The name sounds ominous: super lice.
“It sounds scary, like it’s carrying a disease,” said Julie Pryde, public health administrator at the Champaign Urbana Public Health District. “But it’s actually the same lice we’ve been seeing around here for years.”
Recent reports have linked Illinois to what’s been dubbed ‘super lice,’ but according to the CUPHD, the term is a misnomer. There is nothing ‘super’ about the lice.
“It just means the lice are becoming resistant to the over-the-counter things that have been used to kill them,” Pryde said.
Lice cases are not typically reported to CUPHD, she said, but the organization has received calls about them. Lice — tiny ticks that attach to hair near the scalp and frequently spread through head-to-head contact between youngsters — must be removed with old-fashioned methods: meticulously combing the nits from the hair; washing and drying any fabrics that have contacted the lice; and doing it consistently.
It is a tiresome process, but it is the only way to ensure the lice are gone.
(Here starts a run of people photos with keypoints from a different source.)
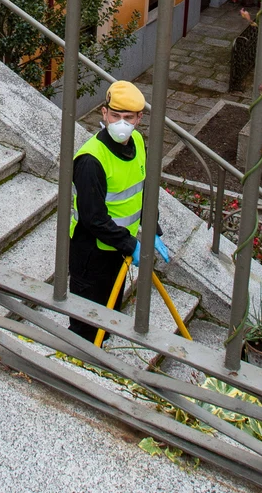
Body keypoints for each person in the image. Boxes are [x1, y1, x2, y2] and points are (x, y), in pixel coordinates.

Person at [67, 80, 170, 342]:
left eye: (128, 117)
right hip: (92, 252)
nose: (121, 123)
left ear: (139, 119)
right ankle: (80, 360)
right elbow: (94, 218)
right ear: (104, 113)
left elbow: (142, 189)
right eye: (115, 115)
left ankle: (101, 354)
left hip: (118, 250)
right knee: (87, 323)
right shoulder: (91, 159)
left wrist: (151, 228)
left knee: (110, 313)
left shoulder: (136, 141)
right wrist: (131, 244)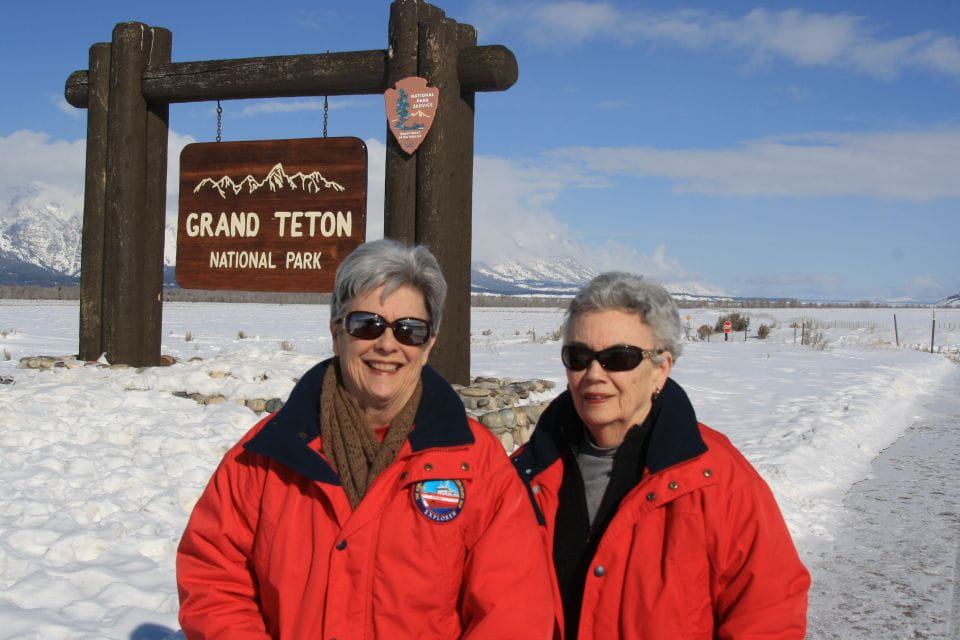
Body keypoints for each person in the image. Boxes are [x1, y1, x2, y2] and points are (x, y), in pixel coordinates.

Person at [177, 239, 554, 639]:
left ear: (428, 346)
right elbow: (213, 578)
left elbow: (514, 609)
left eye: (410, 330)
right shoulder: (269, 453)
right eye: (366, 324)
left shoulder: (475, 462)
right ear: (337, 332)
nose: (387, 344)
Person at [512, 272, 810, 639]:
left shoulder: (715, 478)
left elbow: (768, 613)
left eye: (618, 358)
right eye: (579, 356)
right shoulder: (525, 474)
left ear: (661, 369)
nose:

“What people need to focus on is the physical removal of them,” Pryde said. “That’s always kind of been the problem with lice: People thought it was like dandruff, and you just wash it and be done with it. That may or may not kill all the lice to begin with, but then the nits would hatch. You’re better off to get rid of all the nits.”
Over-the-counter treatments like special shampoos are having less of an effect on lice these days, according to the report. But Pryde said they’ve never been guaranteed to eliminate a case of lice. The only way to do that is through the comb-and-clean method.
“Doctors will tell you it’s been this way for a long time,” Pryde said. “It’s nothing they haven’t really been seeing around here for years.”